After what has felt like months of fine weather, with wall-to-wall hot, sunny days and balmy nights, this weekend we finally have wind and rain.  

Our lawn, never lush at the best of times has become a crispy, brown carpet, with only the weeds still flourishing.  

Last weekend I spent hours potting up several dozen plug bedding plants, which I'd ordered back in March when the lockdown began, fondly imagining a riot of colour all over our patio during the summer months.  When they arrived late last month, the entire collection fitted into a slender A4 box, and the plants themselves were millimetres high.  

Undaunted we made 78 pots using newspaper, and the tiny plants were carefully bedded in compost.  Each morning I put them out on the patio, mostly in the shade to protect them from the blistering heat, then each evening I tucked them carefully away in an outdoor cabinet, to protect again rogue frosts, and the depredations of slugs. I watered them carefully and watched over them, willing them to do well.

Despite my motherly concern, quite a lot of them died.  Some of the survivors were shrivelled and stunted, but grimly hung on, seemingly for spite.

By last weekend, when I judged that the threat of frost was over, and in a last ditch attempt to save the survivors, I planted them out in pots, adding fertiliser pellets and watering them assiduously.  

Over the past week I've hovered over them, checking their progress and hoping that they would forge ahead, freed from the constraints of their tiny pots.  So far, so good.  They all appear to be growing and some of the more thug-like specimens are thriving.  I'm cautiously optimistic that over the coming weeks they might even flower.

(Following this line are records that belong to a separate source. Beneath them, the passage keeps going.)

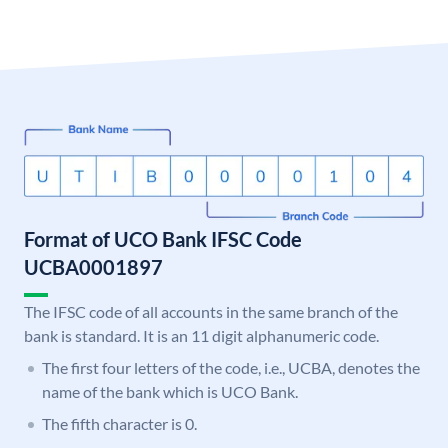
Format of UCO Bank IFSC Code
UCBA0001897
The IFSC code of all accounts in the same branch of the
bank is standard. It is an 11 digit alphanumeric code.
The first four letters of the code, i.e., UCBA, denotes the
name of the bank which is UCO Bank.
The fifth character is 0.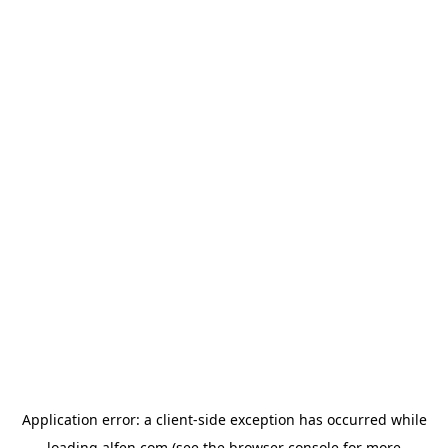
Application error: a
client
-side exception has occurred while
loading
alfen.com
(see the
browser console
for more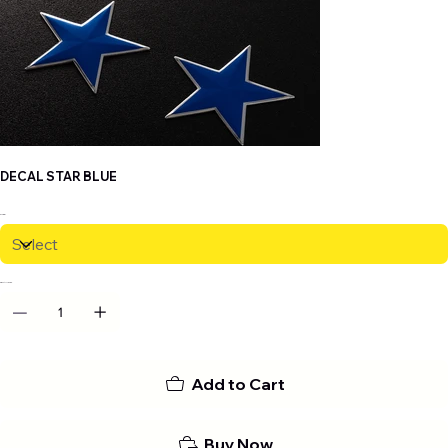
DECAL STAR BLUE
Size
QUANTITY
Add to Cart
Buy Now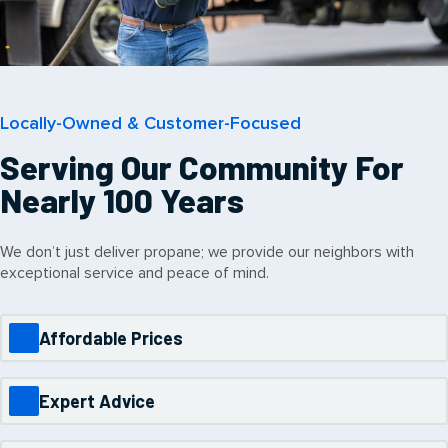
Locally-Owned & Customer-Focused
Serving Our Community For
Nearly 100 Years
We don’t just deliver propane; we provide our neighbors with
exceptional service and peace of mind.
Affordable Prices
Expert Advice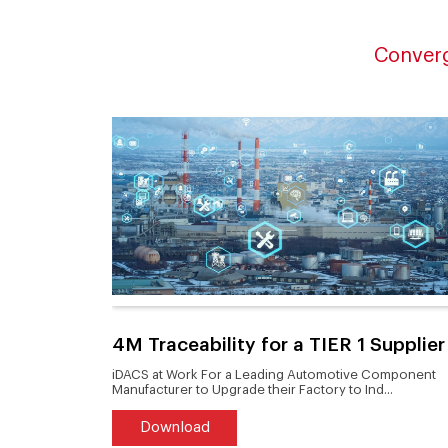
Converg
duct to
4M Traceability for a TIER 1 Supplier
tern
iDACS at Work For a Leading Automotive Component
Manufacturer to Upgrade their Factory to Ind...
Download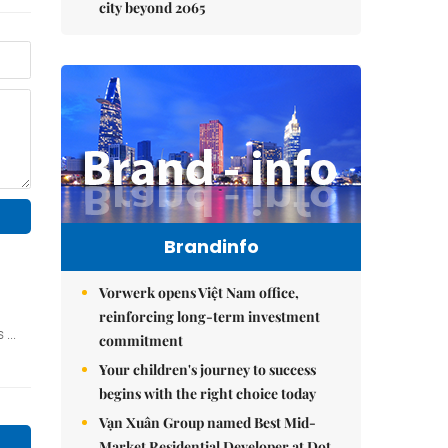
city beyond 2065
Brandinfo
Vorwerk opens Việt Nam office,
reinforcing long-term investment
commitment
Your children's journey to success
begins with the right choice today
Vạn Xuân Group named Best Mid-
Market Residential Developer at Dot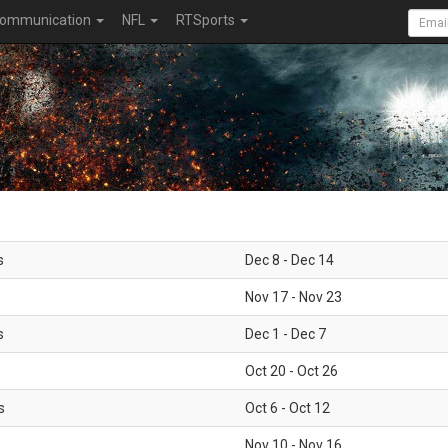
ommunication
NFL
RTSports
s
Dec 8 - Dec 14
Nov 17 - Nov 23
s
Dec 1 - Dec 7
Oct 20 - Oct 26
s
Oct 6 - Oct 12
Nov 10 - Nov 16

PP has taken a more practical approach to horticulture and has transformed a languishing bed into a vegetable patch, and utilised two large storage containers into beds for peas and beans further up the garden.  After a slow start, her plants, which have almost all been grown from seed, are growing fast.  It's a tiny veg patch so we won't be anywhere near self-sufficient, but we're looking forward to some homegrown salad and vegetables later in the summer.

The sudden drop in temperature has spurred me to wheel my kiln into the dining room and prepare to do a series of firings.  I've had several boxes of greenware doll parts ready to soft-fire since last year, along with dolls to soft-clean, and more which have been bisque fired and awaiting china painting.   I haven't counted them all but there do seem to be a lot.  Which has propelled me into a decision which I've been putting off for ages.

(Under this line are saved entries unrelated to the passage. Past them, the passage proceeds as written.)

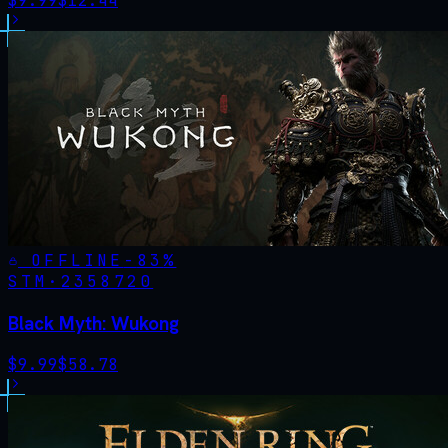
$
9.99
$
12.44
OFFLINE
-
83
%
STM·
2358720
Black Myth: Wukong
$
9.99
$
58.78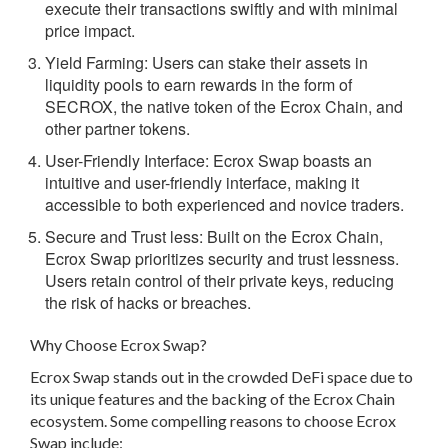
execute their transactions swiftly and with minimal
price impact.
Yield Farming:
Users can stake their assets in
liquidity pools to earn rewards in the form of
SECROX, the native token of the Ecrox Chain, and
other partner tokens.
User-Friendly Interface:
Ecrox Swap boasts an
intuitive and user-friendly interface, making it
accessible to both experienced and novice traders.
Secure and Trust less:
Built on the Ecrox Chain,
Ecrox Swap prioritizes security and trust lessness.
Users retain control of their private keys, reducing
the risk of hacks or breaches.
Why Choose Ecrox Swap?
Ecrox Swap stands out in the crowded DeFi space due to
its unique features and the backing of the Ecrox Chain
ecosystem. Some compelling reasons to choose Ecrox
Swap include: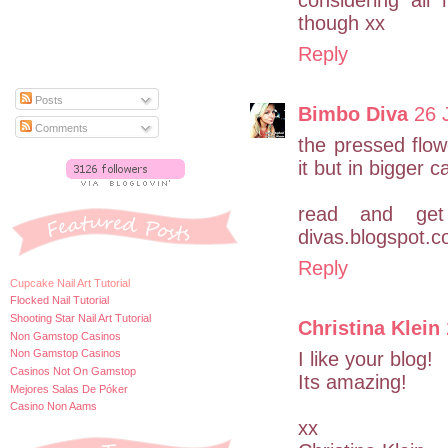
though xx
Reply
Posts
Bimbo Diva
26 
Comments
the pressed flow
it but in bigger c
read and get
divas.blogspot.
Reply
Cupcake Nail Art Tutorial
Flocked Nail Tutorial
Shooting Star Nail Art Tutorial
Christina Klein
Non Gamstop Casinos
Non Gamstop Casinos
I like your blog!
Casinos Not On Gamstop
Its amazing!
Mejores Salas De Póker
Casino Non Aams
xx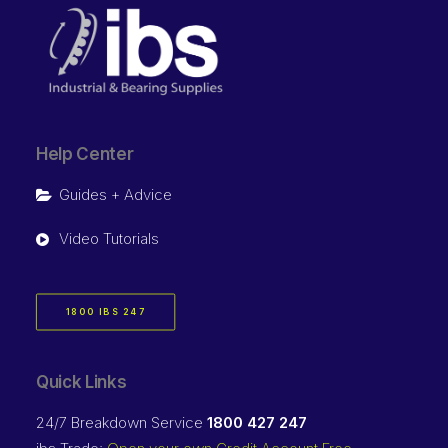
Help Center
Guides + Advice
Video Tutorials
1800 IBS 247
Quick Links
24/7 Breakdown Service
1800 427 247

When I've completed all of the firings (which will take several months over the summer) I'm going to sell my remaining molds, dollmaking equipment and my lovely kiln.  I think that the dolls, when finished, will keep me going for the next year or so, after which I'll no longer be a dollmaker.

Despite tentatively working towards this retirement goal for some time, it's still a bit scary.  This is what I've done for over 30 years, and I've mostly loved every minute of it.  But if the last three months of lockdown have engendered anything resembling an epiphany, it's that life is fleeting and incredibly fragile.  A simple virus has snuffed it out in over 40,000 people here in the UK, in just three months.  We need to stop putting off doing the things we really want to do and enjoy the time we have left.

So, the timer is now counting down and I'm feeling almost optimistic.